Centrale de Churchill Falls: les Innus du Labrador demandent 4 G$ à Hydro-Québec
Accusant Hydro-Québec d’avoir fait du profit «sur son dos», la Nation innue du Labrador va en justice. Elle demandera 4 G$ à la société d’État pour ses activités en lien avec la centrale électrique de Churchill Falls, qui a mené lors de sa construction à l’inondation de terres ancestrales autochtones.
Déposée mardi en Cour suprême à Terre-Neuve-et-Labrador, la requête introductive d’instance suggère qu’Hydro-Québec a engrangé plusieurs milliards de dollars de profits avec Churchill Falls tout en participant indirectement à l’inondation des terres autochtones de la région, au siècle dernier.
La centrale de Churchill Falls opère depuis les années 1970. Sa construction avait à l’époque entraîné d’importantes crues en territoire autochtone.
Située aux abords du fleuve Churchill, au Labrador, l’usine produit annuellement plus d’une trentaine de milliards de kilowattheures en électricité. Une bonne part de laquelle Hydro-Québec peut ensuite redistribuer à ses clients en raison d’une importante entente lui donnant accès jusqu’en 2041 à une part de l’énergie produite à Churchill Falls.
Selon le grand chef de la Nation innue du Labrador, partie derrière la requête en justice, Hydro-Québec s’est fait «des milliards de dollars avec ce contrat».
«Ils ne nous ont pas payé un seul sou pour les dommages faits à notre territoire», s’est insurgé Etienne Rich dans un point de presse tenu mardi.
Le grand chef Rich soutient qu’Hydro-Québec a «refusé de discuter» avec les communautés autochtones de la région.
Pourquoi quatre milliards? Il s’agit là d’une «part équitable» des profits faits par Hydro avec Churchill Falls, selon l’avocate de la Nation innue, Nancy Kleer.
«Hydro-Québec devrait faire près de 150 G$ jusqu’à la fin de son contrat, en 2041», a-t-elle évalué.
«Surpris»
La société d’État a réagi avec «surprise», mardi, à l’annonce de la Nation innue.
«Nous allons prendre connaissance de la requête», convient le porte-parole d’Hydro Gary Sutherland, avant de souligner que la Nation innue avait déjà conclu un accord avec la province de Terre-Neuve-et-Labrador pour des compensations financières liées à l’inondation de ses terres.
C’est une société de la Couronne terre-neuvienne, Nalcor, qui opère la centrale.
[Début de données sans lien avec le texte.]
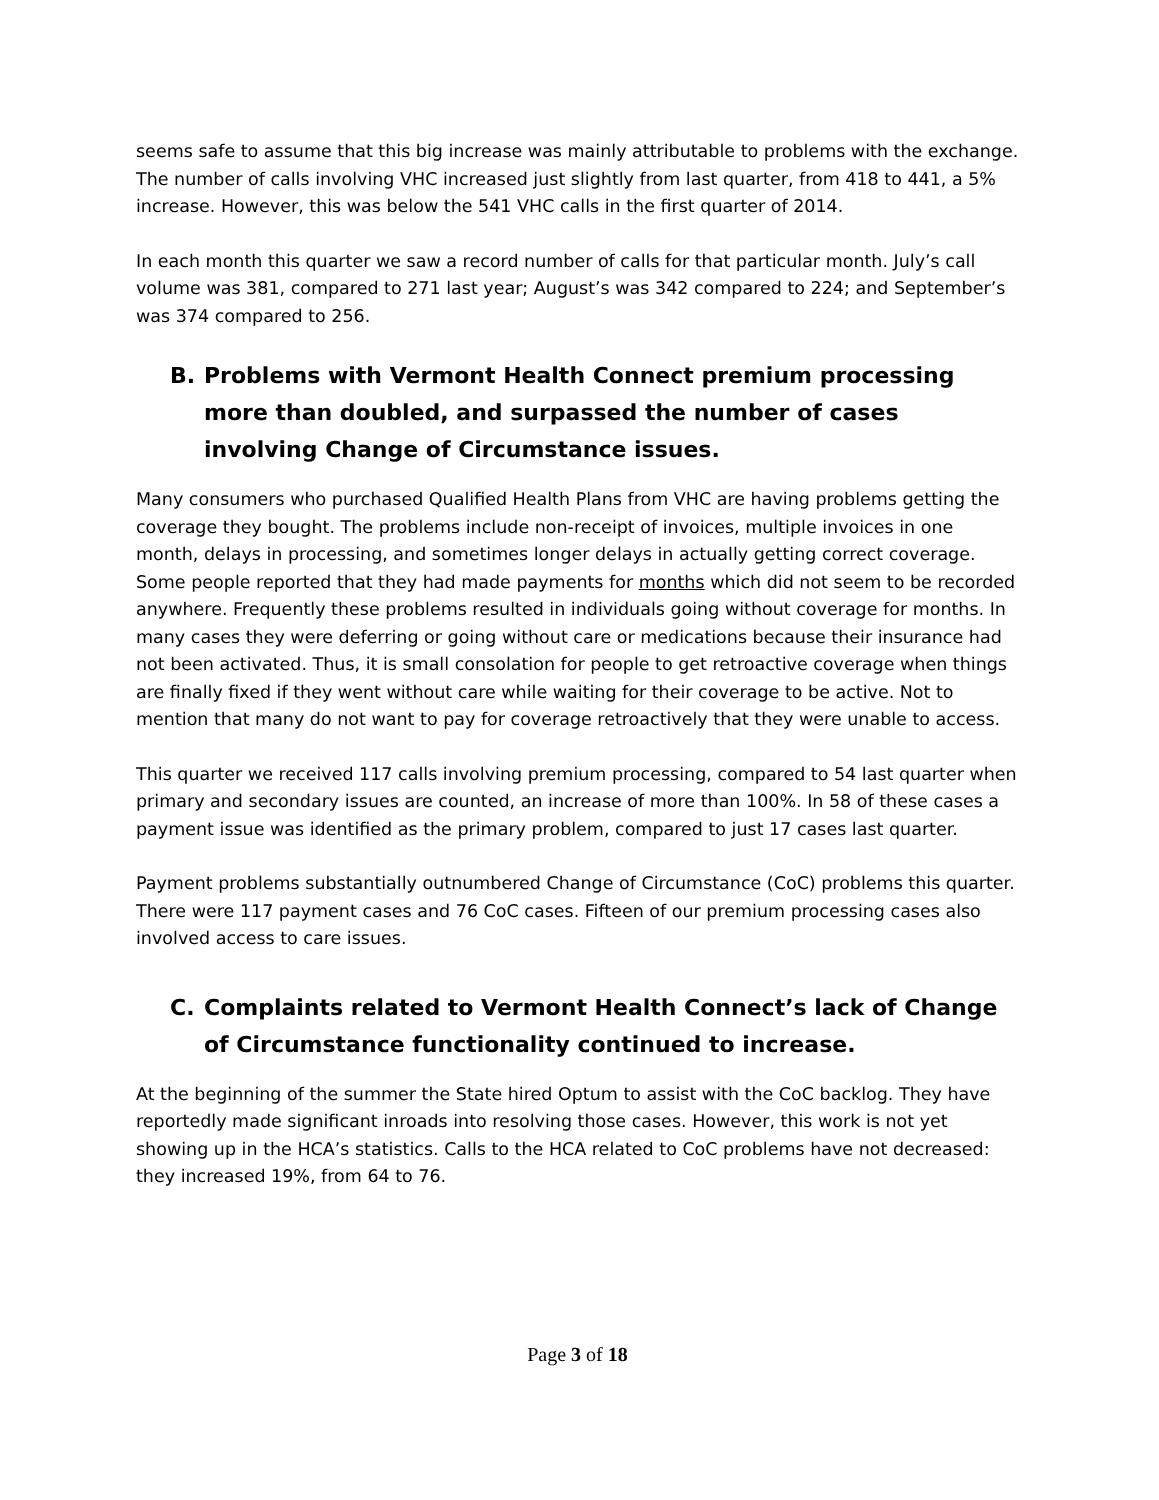seems safe to assume that this big increase was mainly attributable to problems with the exchange. The number of calls involving VHC increased just slightly from last quarter, from 418 to 441, a 5% increase. However, this was below the 541 VHC calls in the first quarter of 2014.
In each month this quarter we saw a record number of calls for that particular month. July’s call volume was 381, compared to 271 last year; August’s was 342 compared to 224; and September’s was 374 compared to 256.
B. Problems with Vermont Health Connect premium processing more than doubled, and surpassed the number of cases involving Change of Circumstance issues.
Many consumers who purchased Qualified Health Plans from VHC are having problems getting the coverage they bought. The problems include non-receipt of invoices, multiple invoices in one month, delays in processing, and sometimes longer delays in actually getting correct coverage. Some people reported that they had made payments for months which did not seem to be recorded anywhere. Frequently these problems resulted in individuals going without coverage for months. In many cases they were deferring or going without care or medications because their insurance had not been activated. Thus, it is small consolation for people to get retroactive coverage when things are finally fixed if they went without care while waiting for their coverage to be active. Not to mention that many do not want to pay for coverage retroactively that they were unable to access.
This quarter we received 117 calls involving premium processing, compared to 54 last quarter when primary and secondary issues are counted, an increase of more than 100%. In 58 of these cases a payment issue was identified as the primary problem, compared to just 17 cases last quarter.
Payment problems substantially outnumbered Change of Circumstance (CoC) problems this quarter. There were 117 payment cases and 76 CoC cases. Fifteen of our premium processing cases also involved access to care issues.
C. Complaints related to Vermont Health Connect’s lack of Change of Circumstance functionality continued to increase.
At the beginning of the summer the State hired Optum to assist with the CoC backlog. They have reportedly made significant inroads into resolving those cases. However, this work is not yet showing up in the HCA’s statistics. Calls to the HCA related to CoC problems have not decreased: they increased 19%, from 64 to 76.
Page 3 of 18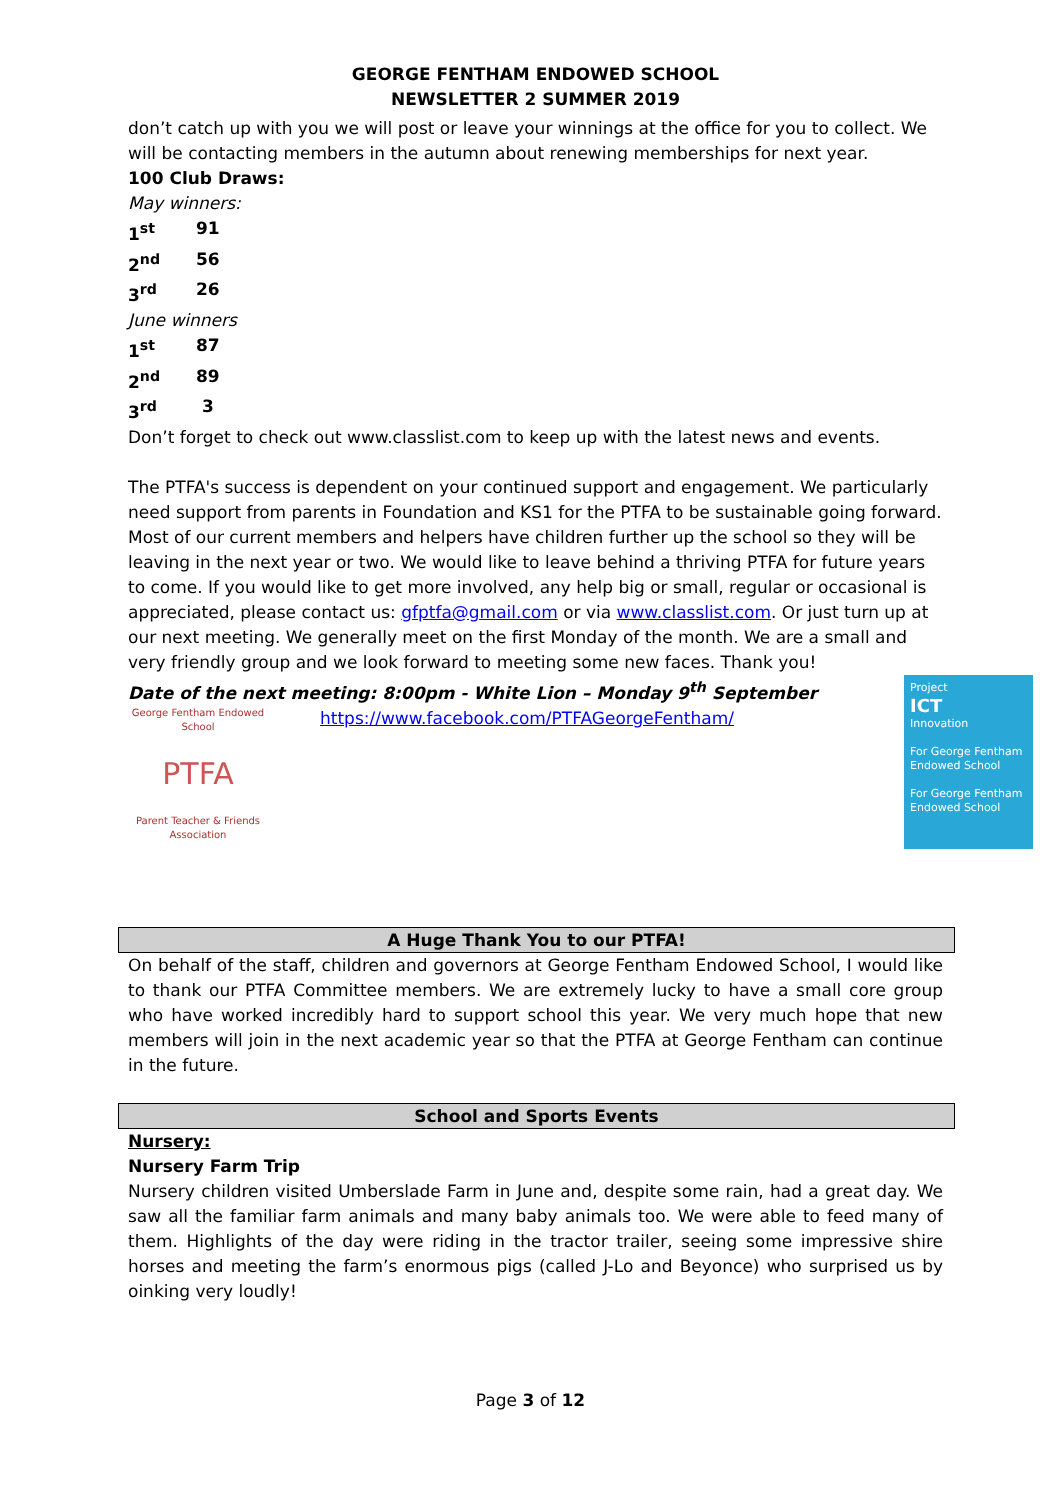GEORGE FENTHAM ENDOWED SCHOOL
NEWSLETTER 2 SUMMER 2019
don’t catch up with you we will post or leave your winnings at the office for you to collect. We will be contacting members in the autumn about renewing memberships for next year.
100 Club Draws:
May winners:
1<sup>st</sup> 91
2<sup>nd</sup> 56
3<sup>rd</sup> 26
June winners
1<sup>st</sup> 87
2<sup>nd</sup> 89
3<sup>rd</sup> 3
Don’t forget to check out www.classlist.com to keep up with the latest news and events.
The PTFA's success is dependent on your continued support and engagement. We particularly need support from parents in Foundation and KS1 for the PTFA to be sustainable going forward. Most of our current members and helpers have children further up the school so they will be leaving in the next year or two. We would like to leave behind a thriving PTFA for future years to come. If you would like to get more involved, any help big or small, regular or occasional is appreciated, please contact us: gfptfa@gmail.com or via www.classlist.com. Or just turn up at our next meeting. We generally meet on the first Monday of the month. We are a small and very friendly group and we look forward to meeting some new faces. Thank you!
Date of the next meeting: 8:00pm - White Lion – Monday 9<sup>th</sup> September
George Fentham Endowed School
PTFA
Parent Teacher & Friends Association
https://www.facebook.com/PTFAGeorgeFentham/
Project
ICT
Innovation
For George Fentham Endowed School
For George Fentham Endowed School
A Huge Thank You to our PTFA!
On behalf of the staff, children and governors at George Fentham Endowed School, I would like to thank our PTFA Committee members. We are extremely lucky to have a small core group who have worked incredibly hard to support school this year. We very much hope that new members will join in the next academic year so that the PTFA at George Fentham can continue in the future.
School and Sports Events
Nursery:
Nursery Farm Trip
Nursery children visited Umberslade Farm in June and, despite some rain, had a great day. We saw all the familiar farm animals and many baby animals too. We were able to feed many of them. Highlights of the day were riding in the tractor trailer, seeing some impressive shire horses and meeting the farm’s enormous pigs (called J-Lo and Beyonce) who surprised us by oinking very loudly!
Page 3 of 12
Or, Nancy Kleer soutient qu’Hydro «a joué un important rôle dans la réalisation du projet».
«Sans Hydro-Québec, il n’y aurait pas de centrale à Churchill Falls», a-t-elle martelé.
L’équipe légale représentant les Innus se dit ouverte à une entente hors cour.
Cette poursuite envers une société d’État québécoise survient alors même que Québec doit s’expliquer sur la mort de Joyce Echaquan, une Atikamekw de Manawan, mettant la lumière sur les enjeux de réconciliation dans la province.